I got my first motorized transportation in the early spring of '63, a 1957 Allstate Cruisaire. In the summer of that same year, my dad bought an old Cushman Highlander from I don't remember who or where. It may have even been an Allstate version. The funny part of the story is that I had that primitive toad only one day! I rode it around the back yard once to discover how truly minimalized transport felt compared to my zippy three-speed Vespa. The big surprise to me was that Dad had already planned to trade in both scooters for a new Yamaha YG-1, which thrilled me silly, so by July I was no longer a scooter owner. Zippy-de-doo-dah! The Highlander was little more than two little wheels, a crude, painted handebar, and a big vibrator with an automatic clutch. My last memorable encounter with a Cushman would be when my Rotary Jet 80 blew a fancy Super Eagle into the weeds in a drag race. No, I cannot recall if it was a 9 hp Silver Eagle or not, but I believe it had the Super's sheet metal panels and it was probably about a '62 or '63 model.

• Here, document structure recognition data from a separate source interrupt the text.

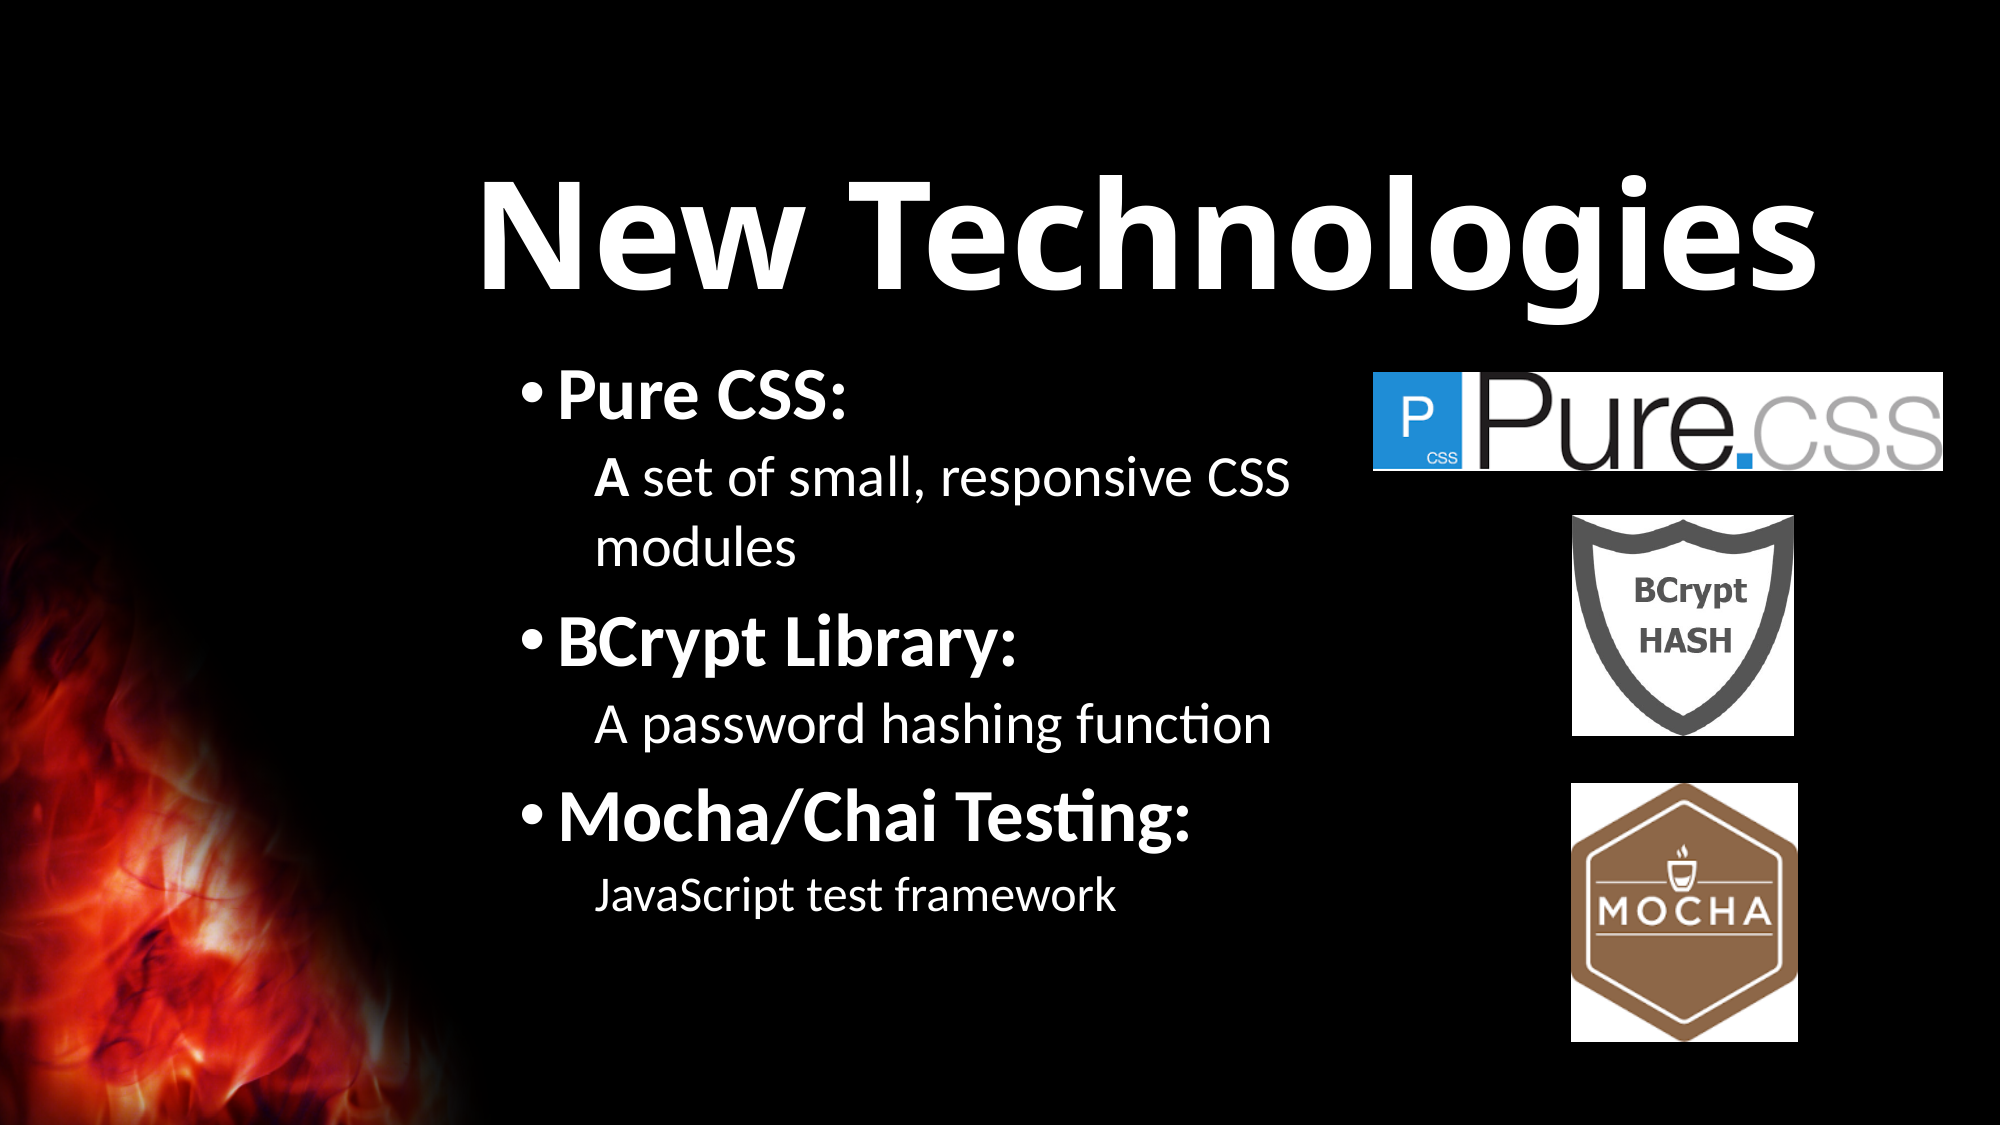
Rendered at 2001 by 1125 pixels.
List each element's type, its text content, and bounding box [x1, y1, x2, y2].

picture [1572, 515, 1794, 736]
title New Technologies [456, 103, 1895, 372]
picture [0, 116, 656, 1125]
list Pure CSS: A set of small, responsive CSS modules BCrypt Library: A password hashing function Mocha/Chai Testing: JavaScript test framework [656, 347, 1435, 1021]
picture [1571, 783, 1799, 1042]
picture [1373, 372, 1943, 471]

Let's flash back a year or two so I can describe my first drive of a Cushman Eagle. Two neighbor boys, one a year older than me and one a year younger, owned at least two Eagles. Due to the ages of all of us at the time, I think I am about to describe the earlier Eagle owned by the older boy, the only one who would have been old enough for a license in 1961 or '62. I wanted a motorcyle or scooter so badly at that time that I could chew an old rubber tire, so one afternoon the owner and our respective parents let me drive that Eagle in a circle around their back yard. Of course I left a white track hours later. Although I had ridden several machines, including this one, as a passenger and had learned to drive a Harley-Davidson Super 10, this was my first solo effort on a Cushman.

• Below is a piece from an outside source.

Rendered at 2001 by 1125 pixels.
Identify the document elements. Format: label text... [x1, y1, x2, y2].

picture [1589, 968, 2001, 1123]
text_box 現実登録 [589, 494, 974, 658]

The first thing anyone notices about a Cushman is that it has little wheels like a scooter, but tubular handlebars and a top-mounted tank like a motorcycle. The next thing you notice is the left-hand gearshift knob beside the gas tank and sprouting up from the engine, like certain ancient Harleys of the big hog variety. The two-speed gearshift is accompanied by an equally unexpected foot clutch. Back then the only thing that had an electric starter was a Honda, but even the kickstarter on an Eagle was unique to the brand. There was a pedal sticking out of the front of the engine. The pedal lay flat on the floorboard most of the time, until you reached down and lifted it up into its cocked position. Standing beside the machine, on the right side, you then held the scooter upright off its left-side stand, stood up on the pedal with your right foot, and threw all your weight down onto the pedal. If the Eagle didn't chirp on the first try, you then reached down and lifted up the ratcheted kick pedal and started over. Once the big four-stroke single pop-pop-popped into life, you swung your leg over from the wrong side of the beast, sat down and mashed in the heavy clutch with your left foot. The rear brake pedal was on the right, facing back at you up off the floorboard, sort of like that on a car, and the front brake was controlled by a lever on the left handlebar. Push the gearshift into first gear (I think it was forward) and ease out the clutch. Once you are going a decent speed, push in the long-travel clutch and pull the gear lever all the way back, through neutral in the middle, and you are cruising for a brusing from any Yamaha 80 or Super 90 that you haplessly may encounter!